My whole body twitches and my vision goes dark, then comes back, then goes dark again. I struggle to stay conscious, but it’s hard. I bob in and out of the blackness, and the black is where it doesn’t hurt. If I stay there, I won’t have to feel like this.
But I’m not ready to die, and the darkness behind my consciousness scares me.
I don’t know how long the poison attack lasts, but eventually, the pain fades enough for all my senses to return. Frost is still holding my head, his cold fingers tracing calming circles on my temples. I shake for a while longer, hoping the last of the pain will vanish, but it doesn’t.
It lingers inside me. Everywhere, a part of me, here to stay. Lower level, but constant.
Malix leans over me and smiles, although worry glints in his violet eyes. “How you feelin’, kitty?”
“Peachy keen,” I reply through gritted teeth.
Frost raises an eyebrow, looking at me like he doesn’t quite believe me, but I ignore him and sit up, groaning with the effort.
“I just need rest,” I assure him, brushing his hands away.
Malix and Frost remain sitting beside me while I rearrange my crap and lie down, using my backpack as a pillow. We usually shift to wolf form to rest because it’s easier on the hard ground, but I don’t have it in me right now. I curl up on my side, facing away from the dying fire, and close my eyes.

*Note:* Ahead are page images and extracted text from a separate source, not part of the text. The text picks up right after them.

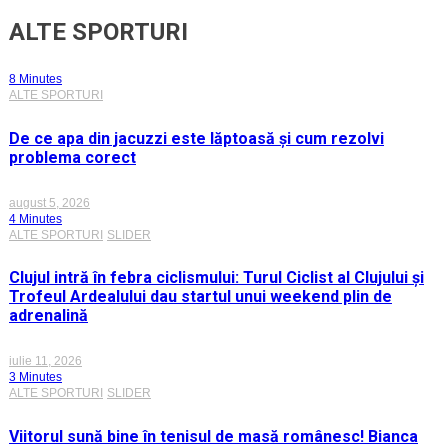
ALTE SPORTURI
8 Minutes
ALTE SPORTURI
De ce apa din jacuzzi este lăptoasă și cum rezolvi
problema corect
august 5, 2026
4 Minutes
ALTE SPORTURI
SLIDER
Clujul intră în febra ciclismului: Turul Ciclist al Clujului și
Trofeul Ardealului dau startul unui weekend plin de
adrenalină
iulie 11, 2026
3 Minutes
ALTE SPORTURI
SLIDER
Viitorul sună bine în tenisul de masă românesc! Bianca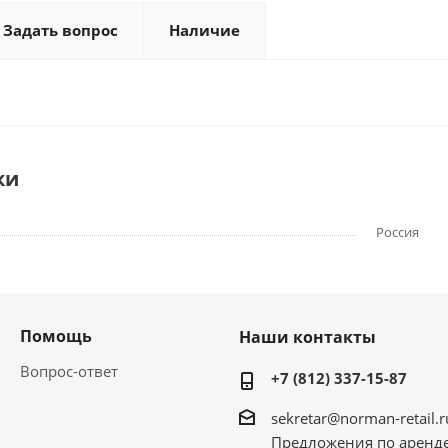
Задать вопрос
Наличие
ки
Россия
Помощь
Наши контакты
Вопрос-ответ
+7 (812) 337-15-87
sekretar@norman-retail.r
Предложения по аренд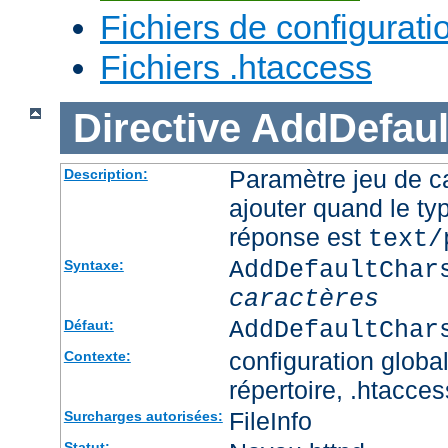
Fichiers de configurati
Fichiers .htaccess
Directive
AddDefaul
Paramètre jeu de ca
Description:
ajouter quand le ty
réponse est
text/
AddDefaultChar
Syntaxe:
caractères
AddDefaultChar
Défaut:
configuration global
Contexte:
répertoire, .htacces
FileInfo
Surcharges autorisées:
Statut: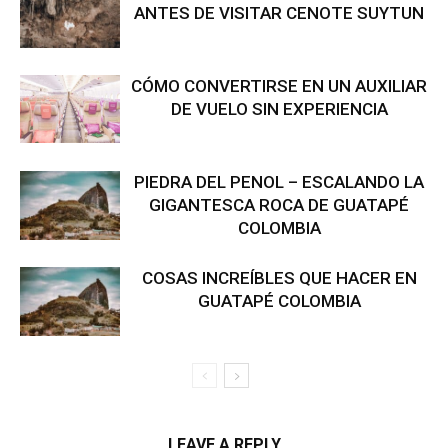
ANTES DE VISITAR CENOTE SUYTUN
CÓMO CONVERTIRSE EN UN AUXILIAR
DE VUELO SIN EXPERIENCIA
PIEDRA DEL PENOL – ESCALANDO LA
GIGANTESCA ROCA DE GUATAPÉ
COLOMBIA
COSAS INCREÍBLES QUE HACER EN
GUATAPÉ COLOMBIA
LEAVE A REPLY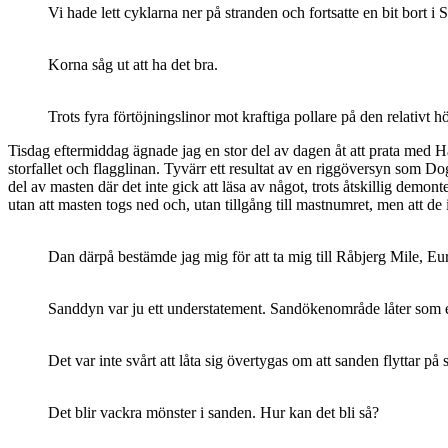
Vi hade lett cyklarna ner på stranden och fortsatte en bit bort
Korna såg ut att ha det bra.
Trots fyra förtöjningslinor mot kraftiga pollare på den relativt 
Tisdag eftermiddag ägnade jag en stor del av dagen åt att prata med H
storfallet och flagglinan. Tyvärr ett resultat av en riggöversyn som Do
del av masten där det inte gick att läsa av något, trots åtskillig demo
utan att masten togs ned och, utan tillgång till mastnumret, men att de
Dan därpå bestämde jag mig för att ta mig till Råbjerg Mile, Eu
Sanddyn var ju ett understatement. Sandökenområde låter som
Det var inte svårt att låta sig övertygas om att sanden flyttar p
Det blir vackra mönster i sanden. Hur kan det bli så?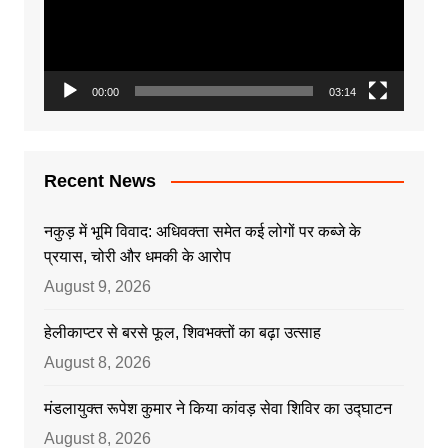
00:00
03:14
Recent News
नकुड़ में भूमि विवाद: अधिवक्ता समेत कई लोगों पर कब्जे के
प्रयास, चोरी और धमकी के आरोप
August 9, 2026
हेलीकाप्टर से बरसे फूल, शिवभक्तों का बढ़ा उत्साह
August 8, 2026
मंडलायुक्त रूपेश कुमार ने किया कांवड़ सेवा शिविर का उद्घाटन
August 8, 2026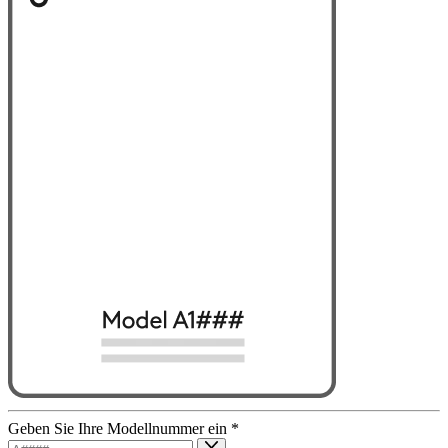
Geben Sie Ihre Modellnummer ein
*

The guys move around a bit more, talking in low voices as they finish cleaning and packing away their own things. Then the clearing goes silent.
Still, I hurt all over.
I watch the underbrush and trees sway gently on the breeze. It’s peaceful, and on any other night, it’d be the perfect focal point for me to meditate on and pass out like the dead. But tonight, the pain is just too real. Too raw.
Why didn’t it go away?
Because I’ve reached some kind of critical juncture where the poison is half a day away from killing me?
I take a deep breath and let it out, my gaze following the tree limbs as they dance gently back and forth.

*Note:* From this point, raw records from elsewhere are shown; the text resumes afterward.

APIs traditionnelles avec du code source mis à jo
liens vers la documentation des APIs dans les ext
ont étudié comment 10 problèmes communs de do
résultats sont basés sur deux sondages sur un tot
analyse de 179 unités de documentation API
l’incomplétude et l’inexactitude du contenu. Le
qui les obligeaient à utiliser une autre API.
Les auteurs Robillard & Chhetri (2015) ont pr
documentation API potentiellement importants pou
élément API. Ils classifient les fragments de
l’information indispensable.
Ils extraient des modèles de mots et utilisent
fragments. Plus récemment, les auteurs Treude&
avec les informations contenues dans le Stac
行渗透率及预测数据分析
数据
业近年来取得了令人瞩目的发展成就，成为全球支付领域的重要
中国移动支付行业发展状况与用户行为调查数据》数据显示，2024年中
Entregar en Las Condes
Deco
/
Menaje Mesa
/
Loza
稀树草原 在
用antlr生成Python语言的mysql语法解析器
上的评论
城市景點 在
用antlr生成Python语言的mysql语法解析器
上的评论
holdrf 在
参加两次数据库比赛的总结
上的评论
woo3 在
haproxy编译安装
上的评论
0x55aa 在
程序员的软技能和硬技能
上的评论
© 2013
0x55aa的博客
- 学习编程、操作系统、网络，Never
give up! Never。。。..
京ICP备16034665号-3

Master the pain. You can do this.
Suddenly, Frost’s spicy warmth appears at my back, distracting me from the hurt.
He lies down behind me without a word, then snakes an arm around my waist and tugs my back against him. His long, lean form spoons me, and the weight of his arm over my torso chases away my focus on the pain.

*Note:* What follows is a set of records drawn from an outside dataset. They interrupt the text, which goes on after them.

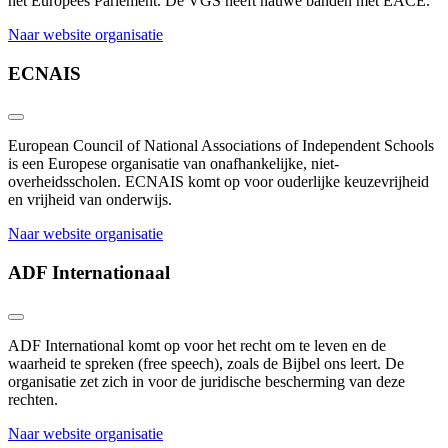
het Europees Parlement. De VGS heeft nauwe banden met EACE.
Naar website organisatie
ECNAIS
European Council of National Associations of Independent Schools
is een Europese organisatie van onafhankelijke, niet-
overheidsscholen. ECNAIS komt op voor ouderlijke keuzevrijheid
en vrijheid van onderwijs.
Naar website organisatie
ADF Internationaal
ADF International komt op voor het recht om te leven en de
waarheid te spreken (free speech), zoals de Bijbel ons leert. De
organisatie zet zich in voor de juridische bescherming van deze
rechten.
Naar website organisatie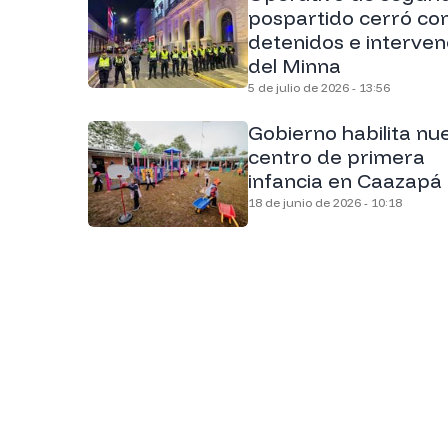
pospartido cerró co
detenidos e interven
del Minna
5 de julio de 2026 - 13:56
Gobierno habilita nu
centro de primera
infancia en Caazapá
18 de junio de 2026 - 10:18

I breathe in his scent and sink against him. His presence, the connection between us that stretches like a taut wire connecting us heart to heart… all of it eases some of the agony burning through me. I don’t know how or why, but within moments, I feel better.
Frost’s breath tickles the skin of my neck as he whispers, “You’re hiding how badly you hurt.”
“After the attack, the pain didn’t go away.”
He tightens his arm around me. “I thought something like that.”
He tucks a leg between mine, and it’s such a claiming position. Not in a s****l way, but in an affectionate way. The way a guy might cuddle his girl in front of the TV on movie night. It sends my heart into overdrive and confuses all of the already muddled feelings inside me.
Closing my eyes, I focus on every part of him where he touches me.
“Do you feel like this all the time?” I ask.
“Yes.”
I slide my hand up and rest my arm over his, entwining our fingers. “I’m sorry.”
Nobody’s more surprised than me when I realize I actually mean it.
Frost doesn’t respond with words, but his arms tighten around me until I forget where he ends and I begin.
Wrapped in his warmth, I finally sleep.